We made it through Ohio with little rain always chasing and catching the big storms that had passed through going east the night before.  The best thing is that we were averaging 32 MPH, this was starting out to be a very economical trip!  I decided to travel on the cheap and took the toll-free I-80 instead of the Pennsylvania turnpike - wrong decision!  Construction delays on I-80 set us back at least an hour - bummer!  We were still chasing the big storms and manage to catch up and pass them all through Pennsylvania.  At least everything was green.  I love trees and I love green.  Traveling east reminds me why I like Michigan:  In addition to beautiful seasons and weather - especially summers, and the vast amount of water everywhere, Michigan is overwhelmingly green with trees. There is also lots of green in Ohio and Pennsylvania but it is green in patches among fields of corn, wheat and other crops.  Interstate 80 through Pennsylvania has a long stretch of almost 200 miles of valleys and hills covered with forest.  Unlike Northern California, Oregon, and Washington State, there the forest is harvested and there are huge patches of mountain and valley stripped of trees, Pennsylvania seems to be pristine.  The forest has been left alone lush, bushy and fluffy like a thick quilted blanket of green, growing gently doing its job; producing oxygen so the people in the east coast can breathe better.  But even with all this green, I still think Michigan in greener.  I believe one can see more green in Michigan than a legion of leprechauns can see in a lifetime.

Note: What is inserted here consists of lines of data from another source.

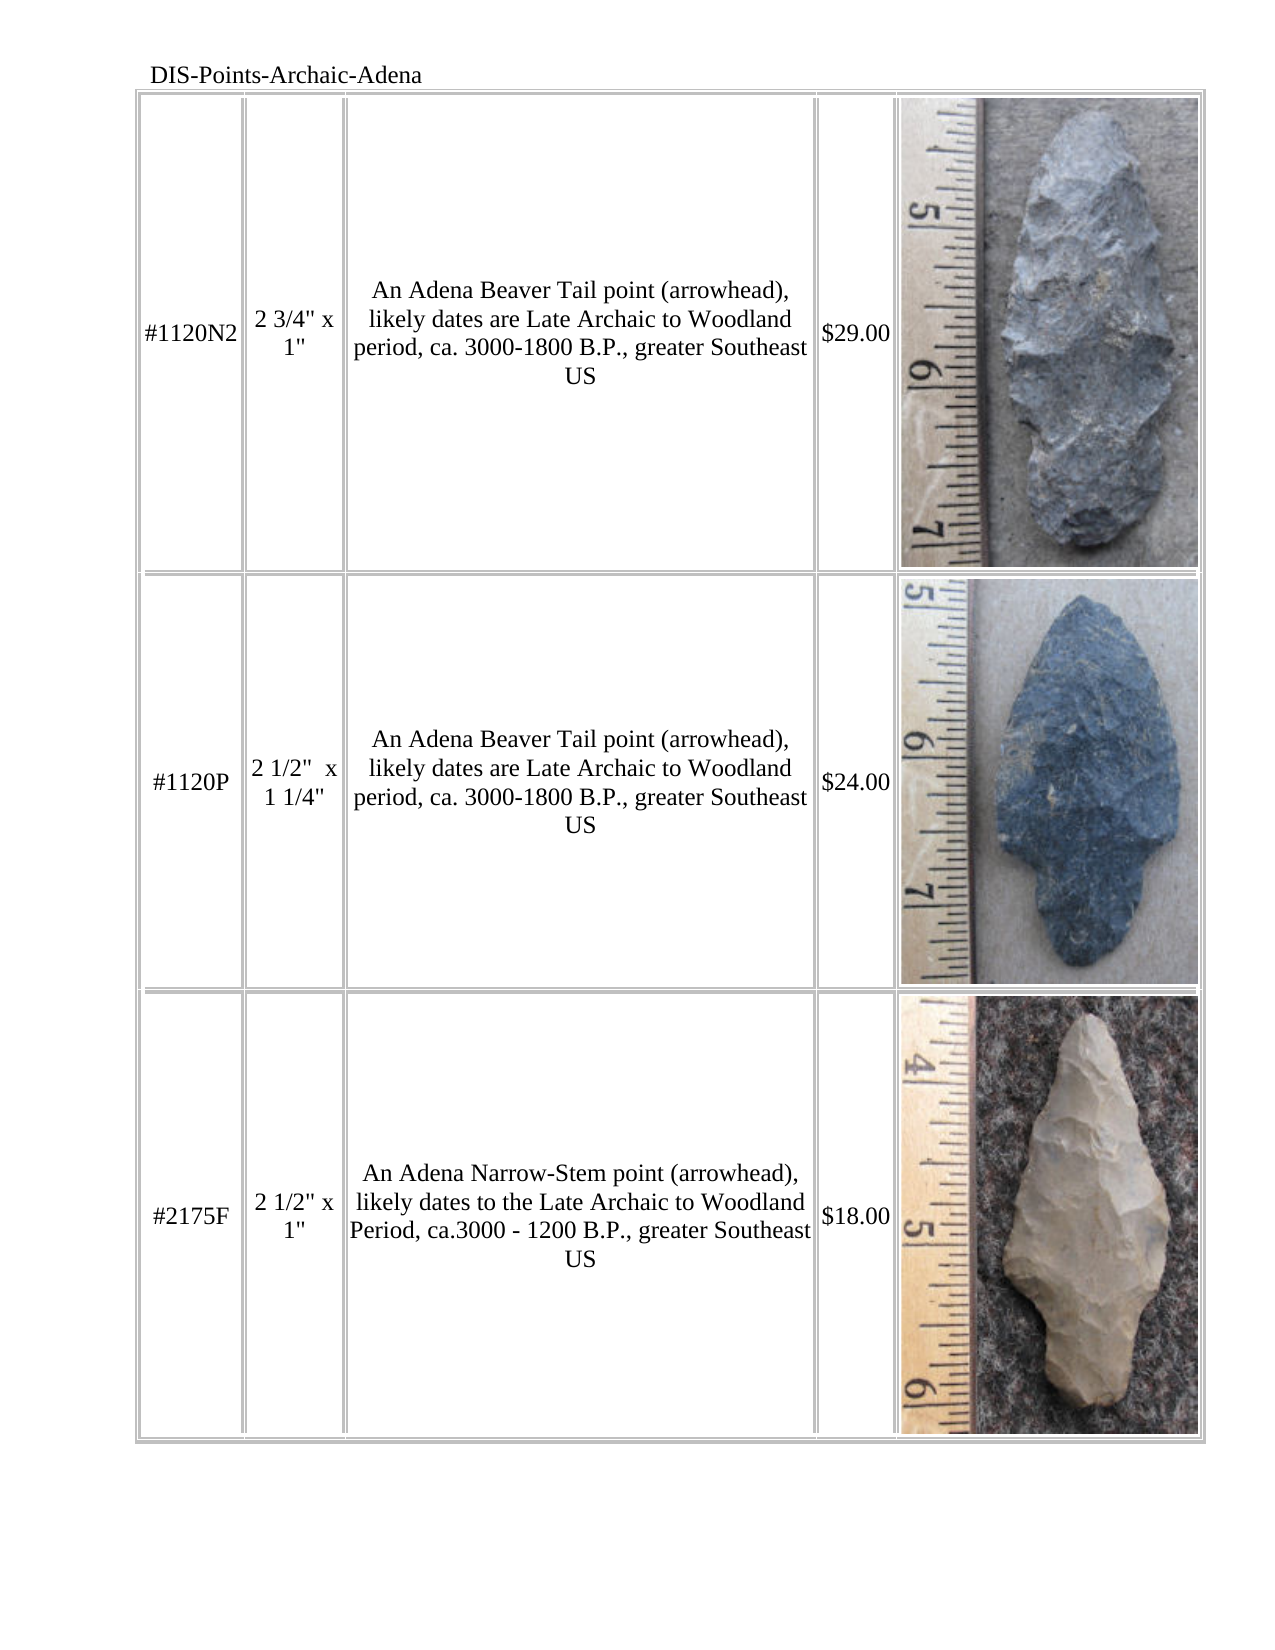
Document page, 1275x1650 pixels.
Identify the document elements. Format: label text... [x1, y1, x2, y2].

table_header [896, 90, 1203, 570]
table_cell $18.00 [816, 987, 896, 1437]
table_cell [896, 570, 1203, 987]
picture [901, 579, 1198, 984]
table_header An Adena Beaver Tail point (arrowhead), likely dates are Late Archaic to Woodland period, ca. 3000-1800 B.P., greater Southeast US [345, 90, 816, 570]
text DIS-Points-Archaic-Adena [150, 60, 1215, 89]
table_header $29.00 [816, 90, 896, 570]
picture [901, 98, 1198, 567]
table_cell 2 1/2" x 1" [244, 987, 345, 1437]
picture [901, 996, 1198, 1434]
table_cell [896, 987, 1203, 1437]
table_header 2 3/4" x 1" [244, 90, 345, 570]
table_cell An Adena Narrow-Stem point (arrowhead), likely dates to the Late Archaic to Woodland Period, ca.3000 - 1200 B.P., greater Southeast US [345, 987, 816, 1437]
table_header #1120N2 [141, 95, 244, 570]
table_cell $24.00 [819, 576, 893, 987]
table_cell #1120P [138, 570, 244, 987]
table_cell #2175F [138, 987, 244, 1437]
table_cell 2 1/2" x 1 1/4" [247, 576, 342, 987]
table_cell An Adena Beaver Tail point (arrowhead), likely dates are Late Archaic to Woodland period, ca. 3000-1800 B.P., greater Southeast US [348, 576, 813, 987]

Even with the construction, we made good time and arrived at my sister's house in about eleven hours.  I wanted to spend a day in New York City the following day but my nephew Peter and Adrian just want to "hang out"  at home for the rest of the day.  I think I'll drag them to downtown Philadelphia and do some tourists sites this afternoon - maybe even have a cheese steak sandwich downtown before we head south to Washington.